Api Sejarah Soekarno
Bulan Juni adalah Bulan Pancasila. Coba kita ingat sejenak pidato Bung Karno pada 24 September 1955 yang menegaskan “Tidakkah sudah sebaiknya, sepantasnya, seyogyanya, seharusnya, semestinya, aku tidak berhenti-henti membela kepada Pancasila ini sebagai dasar negara. Dasar negara yang UUD-nya telah kusumpah. Lebih dari sumpah itu ialah keyakinan di dalam dadaku bahwa Pancasila ini adalah satu-satunya yang dapat menyelamatkan Negara Republik Indonesia ini.”
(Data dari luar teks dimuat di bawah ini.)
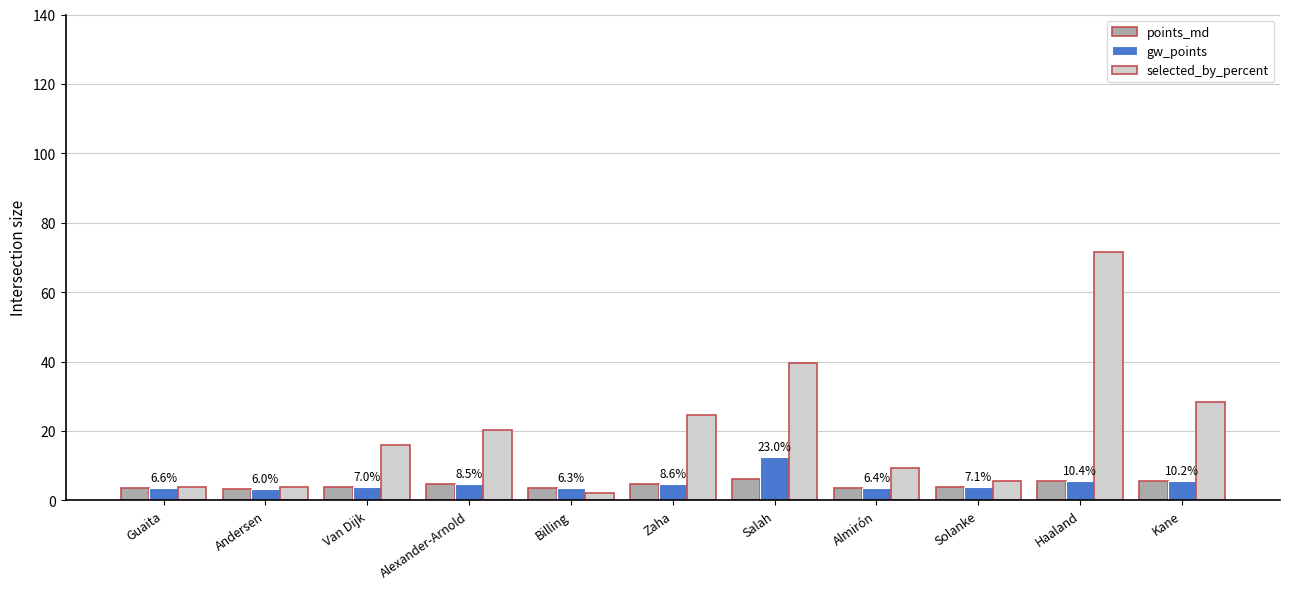

What is the average value of the points_md series?

4.4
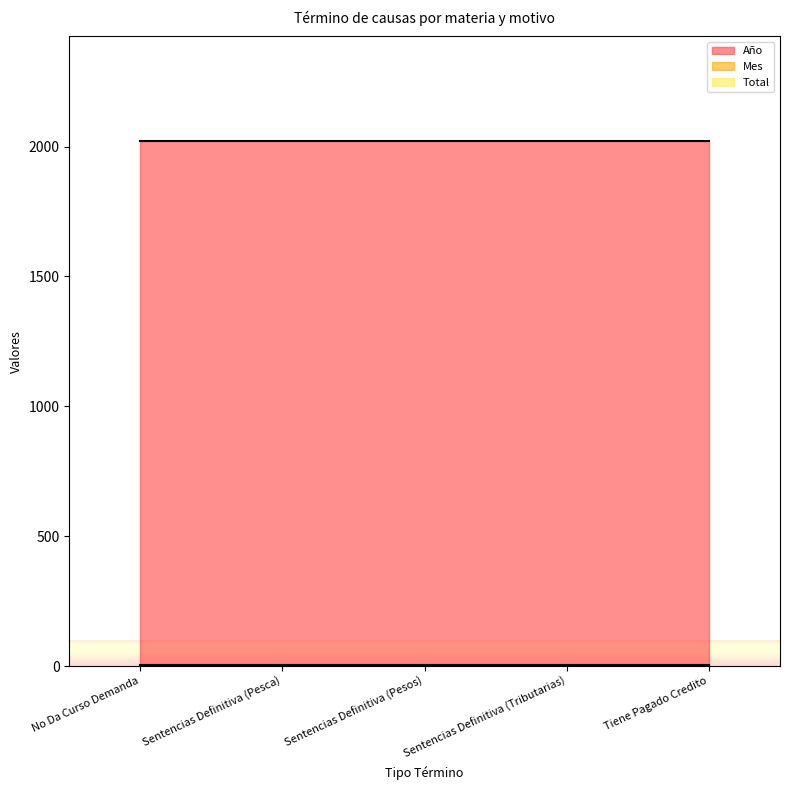

At which label is Año closest to 2020?

No Da Curso Demanda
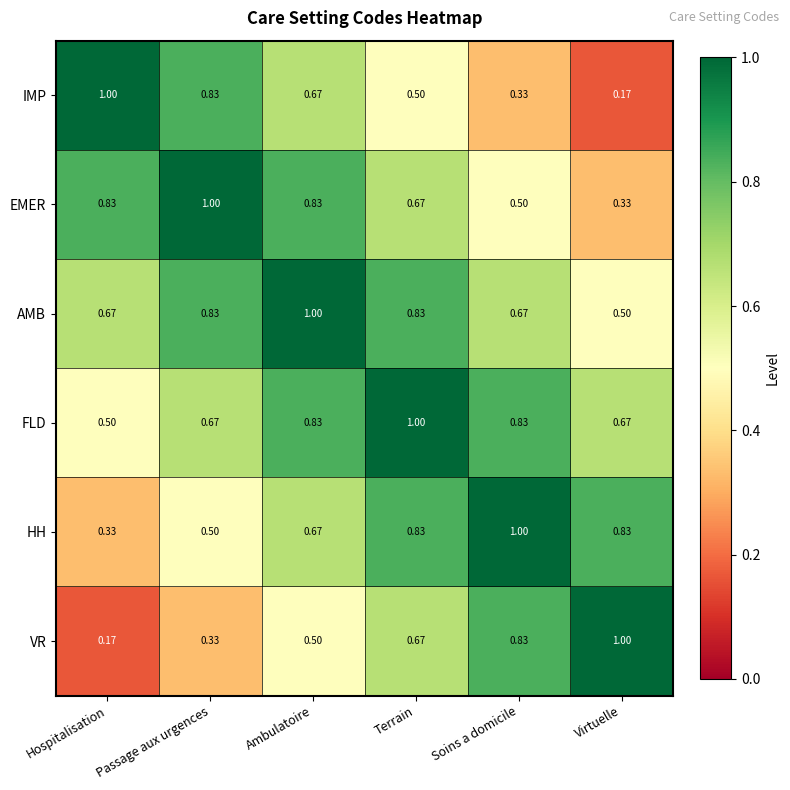

At Hospitalisation, list the series in order from largest to smallest.

IMP, EMER, AMB, FLD, HH, VR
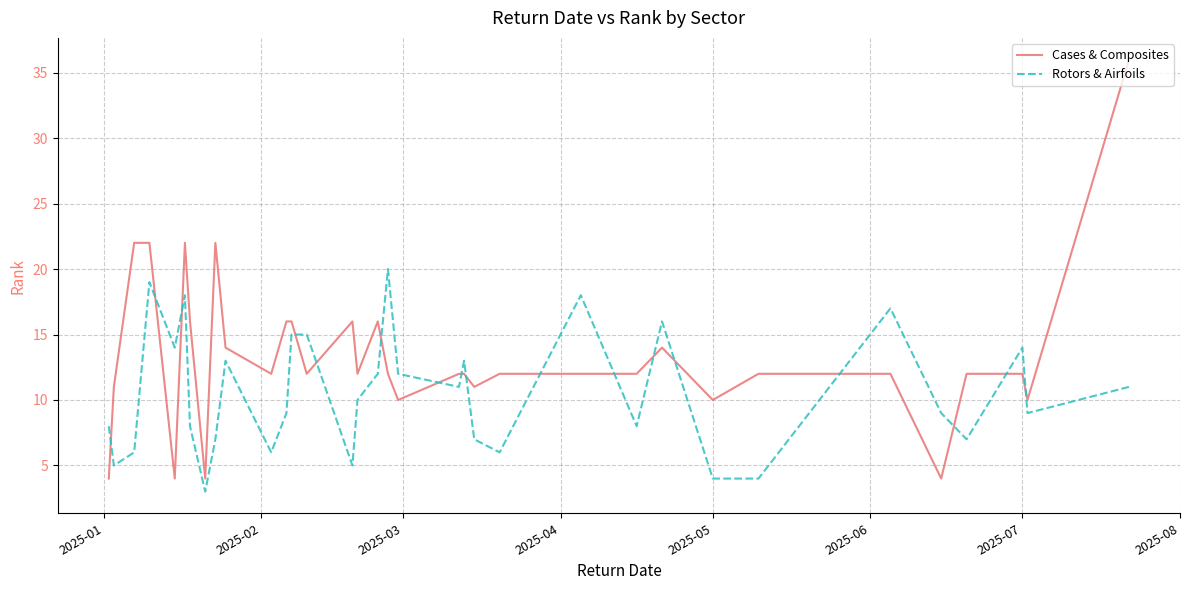

True or false: Rotors & Airfoils and Cases & Composites intersect in this chart.

True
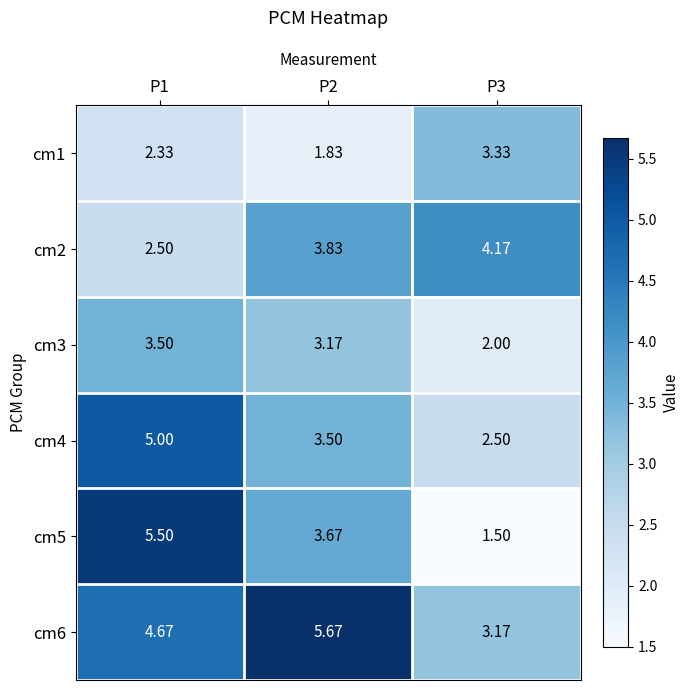

How many series are shown in this chart?

6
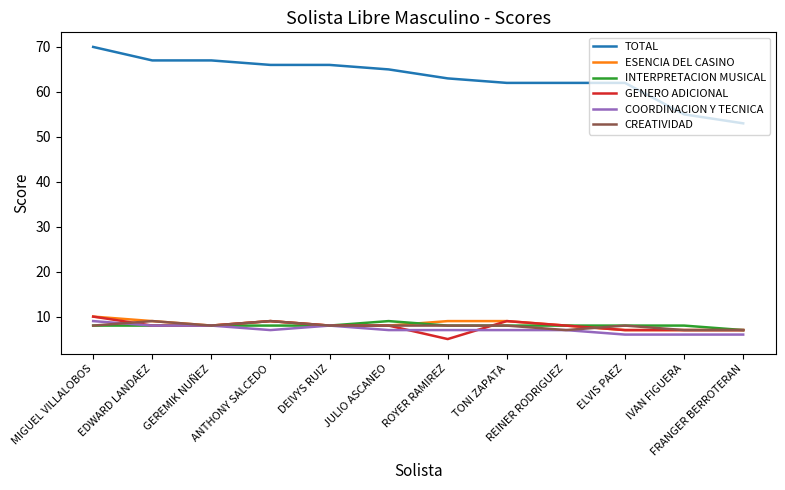

How many lines are shown in the chart?

6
Dalam pidato tersebut sebenarnya hendak mengingatkan bahwa soal Pancasila bukan terletak pada pemfilosofian dan sistematisasinya yang mentereng, melainkan pada bagaimana secara konkret Pancasila hidup sebagai penyelamat negara. Fungsi ini yang tidak pernah disebutkan.
Menjaga “api” yang telah diwariskan Bung Karno adalah upaya kita untuk mengabadikan jasa dan pengabdiannya.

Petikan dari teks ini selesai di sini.